→ What you should do:
Bring together copies of the lines in the data below that contain the word "生效公告".

[Data records]
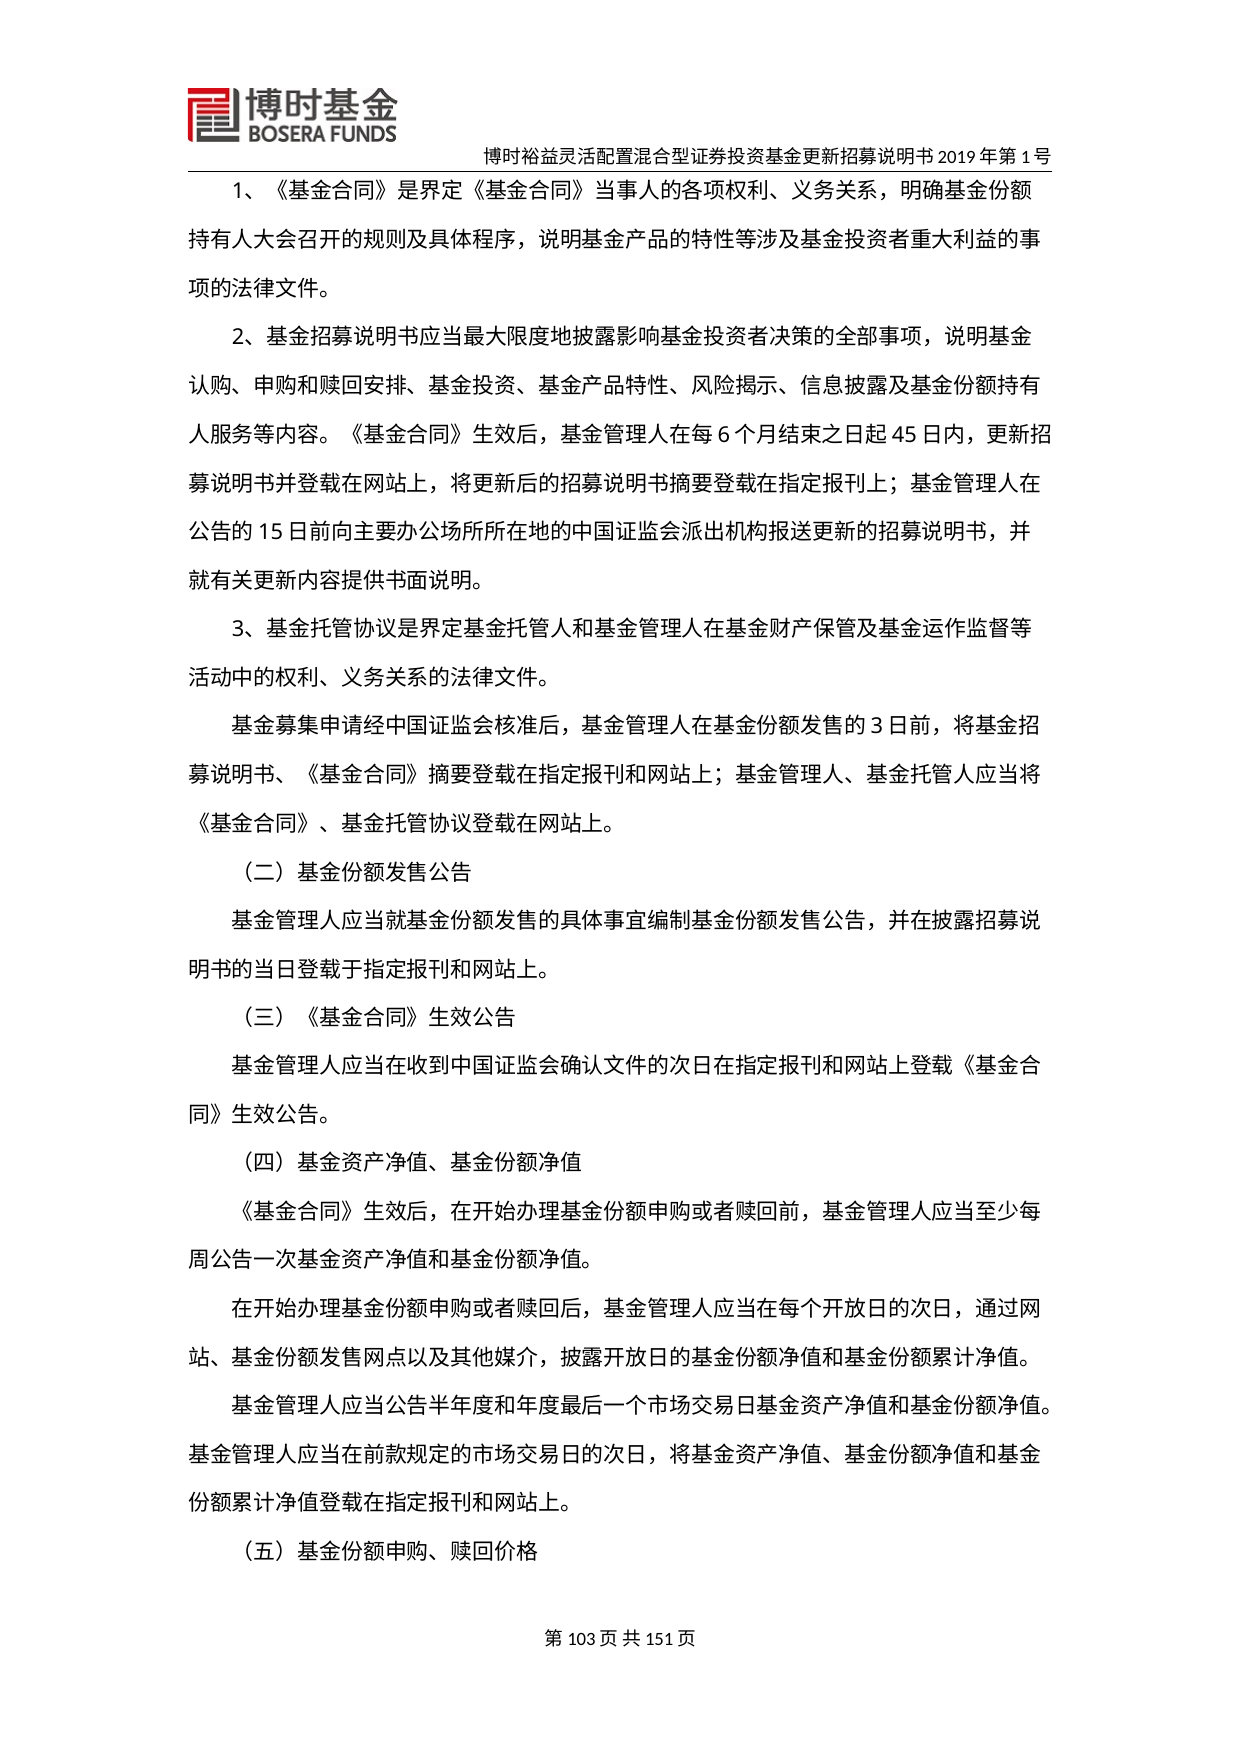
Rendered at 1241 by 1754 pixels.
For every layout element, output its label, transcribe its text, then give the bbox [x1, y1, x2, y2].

text 基金管理人应当就基金份额发售的具体事宜编制基金份额发售公告，并在披露招募说明书的当日登载于指定报刊和网站上。 [188, 902, 1052, 984]
text （三）《基金合同》生效公告 [188, 999, 1052, 1032]
text 1、《基金合同》是界定《基金合同》当事人的各项权利、义务关系，明确基金份额持有人大会召开的规则及具体程序，说明基金产品的特性等涉及基金投资者重大利益的事项的法律文件。 [188, 173, 1052, 303]
text （二）基金份额发售公告 [188, 854, 1052, 887]
picture [187, 88, 398, 142]
text 基金管理人应当公告半年度和年度最后一个市场交易日基金资产净值和基金份额净值。基金管理人应当在前款规定的市场交易日的次日，将基金资产净值、基金份额净值和基金份额累计净值登载在指定报刊和网站上。 [188, 1387, 1052, 1517]
text （五）基金份额申购、赎回价格 [188, 1533, 1052, 1566]
text 基金管理人应当在收到中国证监会确认文件的次日在指定报刊和网站上登载《基金合同》生效公告。 [188, 1048, 1052, 1129]
text 基金募集申请经中国证监会核准后，基金管理人在基金份额发售的3日前，将基金招募说明书、《基金合同》摘要登载在指定报刊和网站上；基金管理人、基金托管人应当将《基金合同》、基金托管协议登载在网站上。 [188, 708, 1052, 838]
text 在开始办理基金份额申购或者赎回后，基金管理人应当在每个开放日的次日，通过网站、基金份额发售网点以及其他媒介，披露开放日的基金份额净值和基金份额累计净值。 [188, 1290, 1052, 1372]
text （四）基金资产净值、基金份额净值 [188, 1145, 1052, 1177]
text 《基金合同》生效后，在开始办理基金份额申购或者赎回前，基金管理人应当至少每周公告一次基金资产净值和基金份额净值。 [188, 1193, 1052, 1274]
text 3、基金托管协议是界定基金托管人和基金管理人在基金财产保管及基金运作监督等活动中的权利、义务关系的法律文件。 [188, 611, 1052, 692]
text 2、基金招募说明书应当最大限度地披露影响基金投资者决策的全部事项，说明基金认购、申购和赎回安排、基金投资、基金产品特性、风险揭示、信息披露及基金份额持有人服务等内容。《基金合同》生效后，基金管理人在每6个月结束之日起45日内，更新招募说明书并登载在网站上，将更新后的招募说明书摘要登载在指定报刊上；基金管理人在公告的15日前向主要办公场所所在地的中国证监会派出机构报送更新的招募说明书，并就有关更新内容提供书面说明。 [188, 319, 1052, 595]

→ Solution:
text （三）《基金合同》生效公告 [188, 999, 1052, 1032]
text 基金管理人应当在收到中国证监会确认文件的次日在指定报刊和网站上登载《基金合同》生效公告。 [188, 1048, 1052, 1129]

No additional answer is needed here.